If you ignore how programming languages model arrays and lists, and ignore the implementation details (and consequent performance characteristics) of the abstractions, then the concepts of array and list are indistinguishable.
If you introduce implementation details (still independent of programming language) you can compare data structures like linked lists, array lists, regular arrays, sparse arrays and so on. But then you are not longer comparing arrays and lists per se.
The way I see it, you can only talk about a distinction between arrays and lists in the context of a programming language. And of course you are then talking about arrays and lists as supported by that language. You cannot generalize to any other language.
In short, I think this question is based on a false premise, and has no useful answer.
EDIT: in response to Ollie's comments:
I'm not saying that it is not useful to use the words "array" and "list". What I'm saying is the words do not and cannot have precise and distinct definitions ... except in the context of a specific programming language. While you would like the two words to have distinct meaning, it is a fact that they don't. Just take a look at the way the words are actually used. Furthermore, trying to impose a new set of definitions on the world is doomed to fail.
My point about implementation is that when we compare and contrast the different implementations of arrays and lists, we are doing just that. I'm not saying that it is not a useful thing to do. What I am saying is that when we compare and contrast the various implementations we should not get all hung up about whether we call them arrays or lists or whatever. Rather we should use terms that we can agree on ... or not use terms at all.

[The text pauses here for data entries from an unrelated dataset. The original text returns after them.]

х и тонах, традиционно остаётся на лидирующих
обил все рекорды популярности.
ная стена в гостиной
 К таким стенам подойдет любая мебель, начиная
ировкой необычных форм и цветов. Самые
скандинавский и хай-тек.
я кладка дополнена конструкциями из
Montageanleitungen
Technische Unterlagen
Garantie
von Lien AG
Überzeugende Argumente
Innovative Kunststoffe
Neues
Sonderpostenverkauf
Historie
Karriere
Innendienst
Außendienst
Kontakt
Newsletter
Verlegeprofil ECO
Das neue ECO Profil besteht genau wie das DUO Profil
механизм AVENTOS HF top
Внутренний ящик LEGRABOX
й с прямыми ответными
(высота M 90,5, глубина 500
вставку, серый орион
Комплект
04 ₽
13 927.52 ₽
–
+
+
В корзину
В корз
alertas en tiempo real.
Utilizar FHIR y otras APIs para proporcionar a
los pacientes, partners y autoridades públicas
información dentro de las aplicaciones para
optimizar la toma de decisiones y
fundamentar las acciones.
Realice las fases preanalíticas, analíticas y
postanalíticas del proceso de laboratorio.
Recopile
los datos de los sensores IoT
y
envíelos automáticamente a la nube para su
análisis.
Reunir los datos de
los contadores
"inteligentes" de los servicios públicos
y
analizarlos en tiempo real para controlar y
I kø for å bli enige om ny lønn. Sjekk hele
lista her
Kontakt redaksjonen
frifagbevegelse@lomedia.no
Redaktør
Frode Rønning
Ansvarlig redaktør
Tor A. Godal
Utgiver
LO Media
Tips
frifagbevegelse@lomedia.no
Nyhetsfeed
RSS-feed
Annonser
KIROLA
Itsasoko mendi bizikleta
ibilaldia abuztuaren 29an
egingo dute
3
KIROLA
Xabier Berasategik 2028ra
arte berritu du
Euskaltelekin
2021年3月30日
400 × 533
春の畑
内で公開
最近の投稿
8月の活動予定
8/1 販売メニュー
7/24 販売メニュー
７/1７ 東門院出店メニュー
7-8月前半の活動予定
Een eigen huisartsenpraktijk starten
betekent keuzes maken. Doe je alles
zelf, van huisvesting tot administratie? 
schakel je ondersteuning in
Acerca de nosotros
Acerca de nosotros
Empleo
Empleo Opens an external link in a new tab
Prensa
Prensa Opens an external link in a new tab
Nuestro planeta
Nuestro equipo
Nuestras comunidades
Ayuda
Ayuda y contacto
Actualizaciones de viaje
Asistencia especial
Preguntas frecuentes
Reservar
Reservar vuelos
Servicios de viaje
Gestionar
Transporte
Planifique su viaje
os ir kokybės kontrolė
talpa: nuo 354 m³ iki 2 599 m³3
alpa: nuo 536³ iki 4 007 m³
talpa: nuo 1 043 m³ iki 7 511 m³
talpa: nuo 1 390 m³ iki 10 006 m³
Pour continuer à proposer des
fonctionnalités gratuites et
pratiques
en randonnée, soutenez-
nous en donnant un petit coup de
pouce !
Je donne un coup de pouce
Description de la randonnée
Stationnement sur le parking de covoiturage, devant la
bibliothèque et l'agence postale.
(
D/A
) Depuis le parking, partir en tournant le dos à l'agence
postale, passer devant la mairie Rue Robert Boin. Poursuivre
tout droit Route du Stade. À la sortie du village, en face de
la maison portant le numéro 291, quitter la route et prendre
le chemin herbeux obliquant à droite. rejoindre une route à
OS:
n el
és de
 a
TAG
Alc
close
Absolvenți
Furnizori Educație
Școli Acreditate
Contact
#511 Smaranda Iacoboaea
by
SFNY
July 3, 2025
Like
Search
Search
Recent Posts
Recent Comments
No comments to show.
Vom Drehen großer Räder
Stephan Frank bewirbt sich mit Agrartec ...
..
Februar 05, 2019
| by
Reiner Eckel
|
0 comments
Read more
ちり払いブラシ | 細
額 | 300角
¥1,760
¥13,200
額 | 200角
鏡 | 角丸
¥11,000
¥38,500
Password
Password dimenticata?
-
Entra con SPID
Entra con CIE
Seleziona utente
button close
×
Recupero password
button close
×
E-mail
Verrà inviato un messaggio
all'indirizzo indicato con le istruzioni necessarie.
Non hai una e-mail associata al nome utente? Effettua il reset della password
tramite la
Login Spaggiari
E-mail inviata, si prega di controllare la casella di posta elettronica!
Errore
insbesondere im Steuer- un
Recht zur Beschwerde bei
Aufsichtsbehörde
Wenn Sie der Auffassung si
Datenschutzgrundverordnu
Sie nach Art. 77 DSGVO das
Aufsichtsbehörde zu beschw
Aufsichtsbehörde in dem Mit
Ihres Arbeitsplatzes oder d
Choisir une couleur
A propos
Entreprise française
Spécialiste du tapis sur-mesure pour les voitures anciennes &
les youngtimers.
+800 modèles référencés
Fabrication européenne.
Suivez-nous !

To me, "array" means "ordered collection of things that is probably efficiently indexable" and "list" means "ordered collection of things that may be efficiently indexable". But there are examples of both arrays and lists that go against the trend; e.g. PHP arrays on the one hand, and Java ArrayLists on the other hand. So if I want to be precise ... in a language-agnostic context, I have to talk about "C-like arrays" or "linked lists" or some other terminology that makes it clear what data structure I really mean. The terms "array" and "list" are of no use if I want to be clear.
An array is an ordered collection of data items indexed by integer. It is not possible to be certain of anything more. Vote for this answer you believe this is the only reasonable outcome of this question.
An array:
is a finite collection of elements
the elements are ordered, and this is their only structure
elements of the same type
supported efficient random access
has no expectation of efficient insertions
may or may not support append
(1) differentiates arrays from things like iterators or generators. (2) differentiates arrays from sets. (3) differentiates arrays from things like tuples where you get an int and a string. (4) differentiates arrays from other types of lists. Maybe it's not always true, but a programmer's expectation is that random access is constant time. (5) and (6) are just there to deny additional requirements.
I would argue that a real array stores values in contiguous memory. Anything else is only called an array because it can be used like array, but they aren't really ("arrays" in PHP are definately not actual arrays (non-associative)). Vectors and such are extensions of arrays, adding additional functionality.
an array is a container, and the objects it holds have no any relationships except the order; the objects are stored in a continuous space abstractly (high level, of course low level may continuous too), so you could access them by slot[x,y,z...].
for example, per array[2,3,5,7,1], you could get 5 using slot[2] (slot[3] in some languages).
for a list, a container too, each object (well, each object-holder exactly such as slot or node) it holds has indicators which "point" to other object(s) and this is the main relationship; in general both high or low level the space is not continuous, but may be continuous; so accessing by slot[x,y,z...] is not recommended.
for example, per |-2-3-5-7-1-|, you need to do a travel from first object to 3rd one to get 5.